Reputation: 833
If I have a dictionary and add e.g. an instance of a class MyClass to this dictionary, how do I make sure that a deserialization and serialization of the dictionary contains the class and not a JObject?
internal class MyClass
{
public string MyProperty { get; set; }
}
[TestMethod]
public async Task DebugTest()
{
Dictionary<string, object> testDictionary = new Dictionary<string, object>();
testDictionary.Add("testkey", new MyClass() { MyProperty = "testproperty" });
string json = JsonConvert.SerializeObject(testDictionary);
Dictionary<string, object> restoredDictionary = JsonConvert.DeserializeObject<Dictionary<string, object>>(json);
}
The testDictionary contains the MyClass, but the restoredDictionary contains a JObject.

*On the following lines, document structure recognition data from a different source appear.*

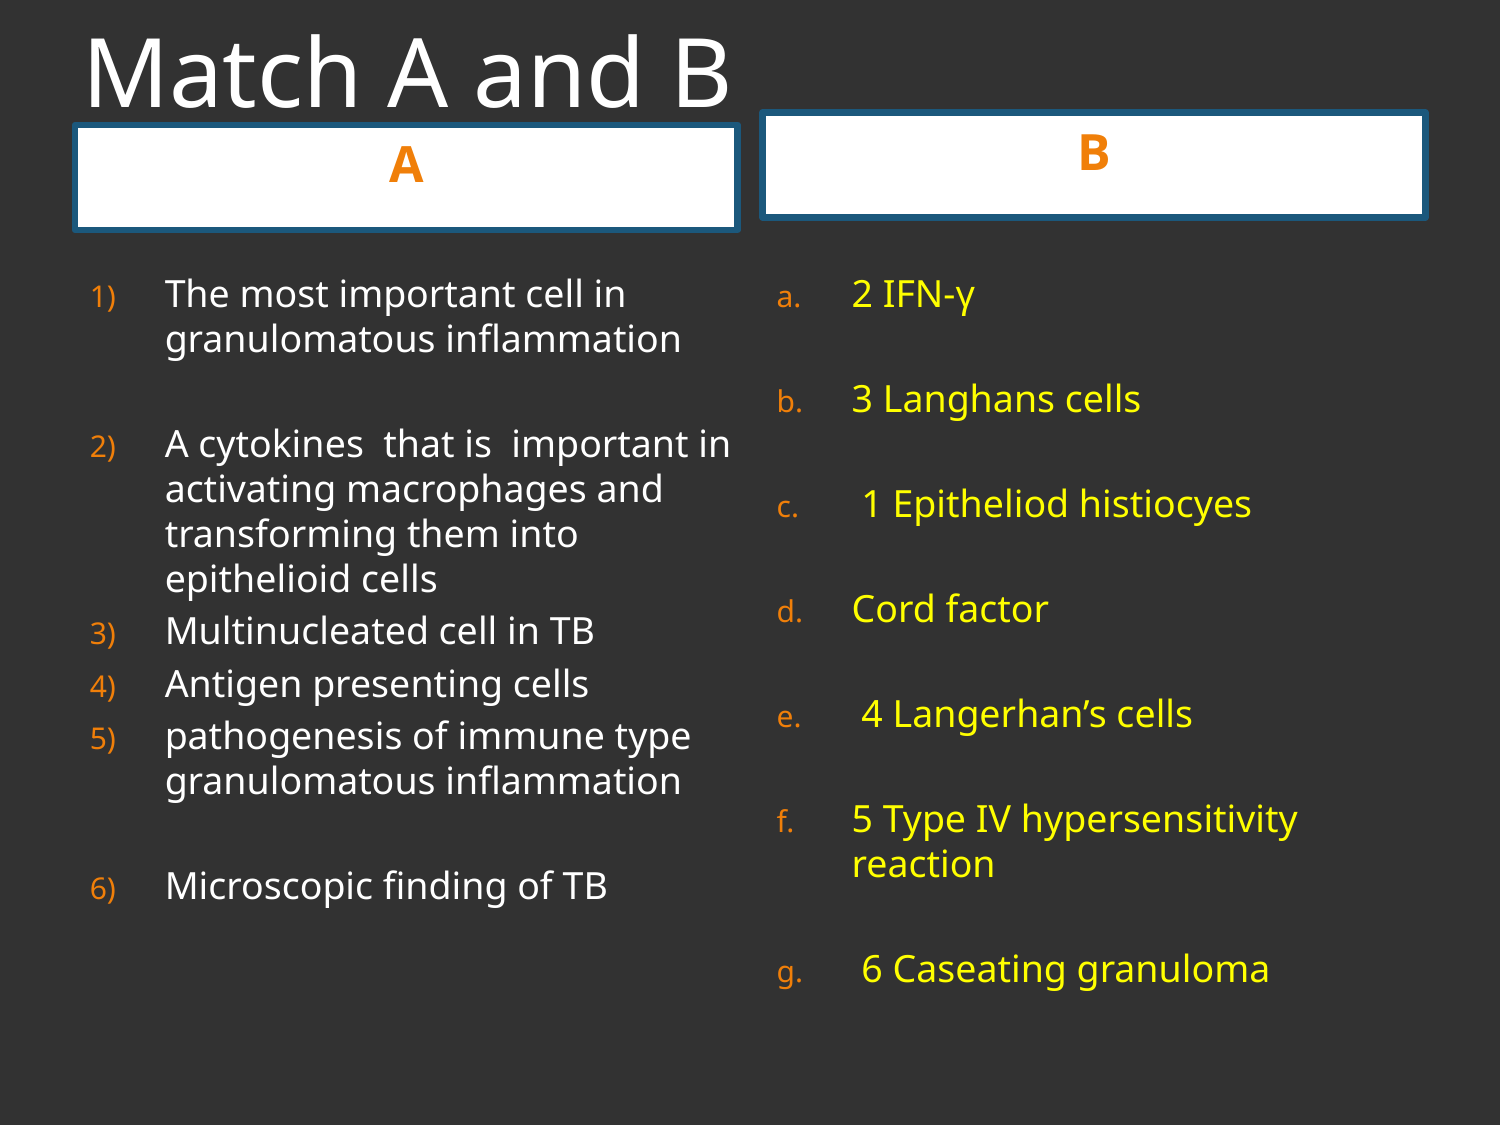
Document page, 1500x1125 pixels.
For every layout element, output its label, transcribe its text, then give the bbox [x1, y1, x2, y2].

list A [72, 122, 741, 233]
list The most important cell in granulomatous inflammation A cytokines that is important in activating macrophages and transforming them into epithelioid cells Multinucleated cell in TB Antigen presenting cells pathogenesis of immune type granulomatous inflammation Microscopic finding of TB [75, 262, 750, 1125]
list 2 IFN-γ 3 Langhans cells 1 Epitheliod histiocyes Cord factor 4 Langerhan’s cells 5 Type IV hypersensitivity reaction 6 Caseating granuloma [761, 262, 1450, 1094]
list B [759, 109, 1429, 221]
title Match A and B [75, 0, 1425, 163]
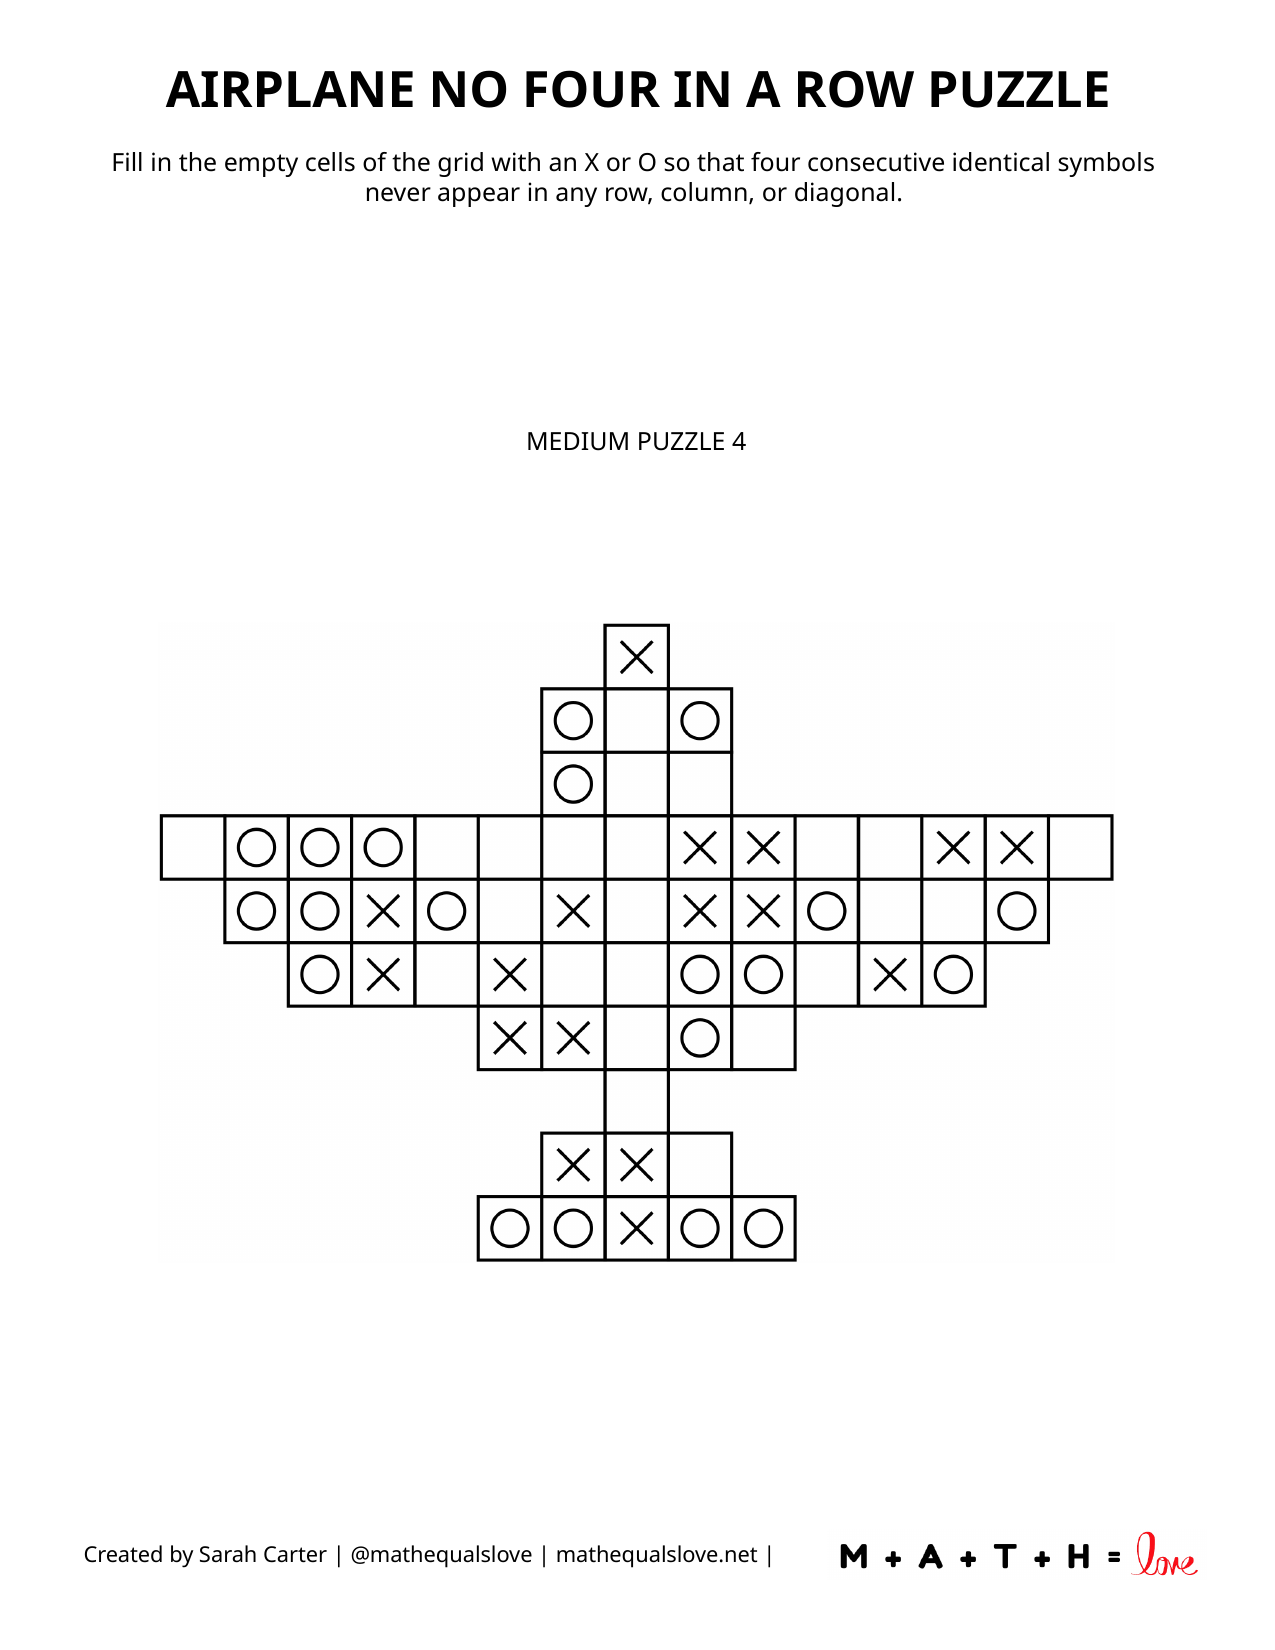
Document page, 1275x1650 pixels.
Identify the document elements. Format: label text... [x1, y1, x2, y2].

Update: Please note that I will have to use string, object. So I'm really looking for a way to tell Json.Net to convert to a class and not JObject
Upvotes: 4
Views: 1808
Reputation: 833
The problem was that Json.Net has no way of knowing that an string, object deserialied and serialized again should be of a specific type. Luckily, there is an attribute called TypeNameHandling that tells Json.Net to save the type in the json string. Using this option for serializing and deserilizing worked perfectly :-).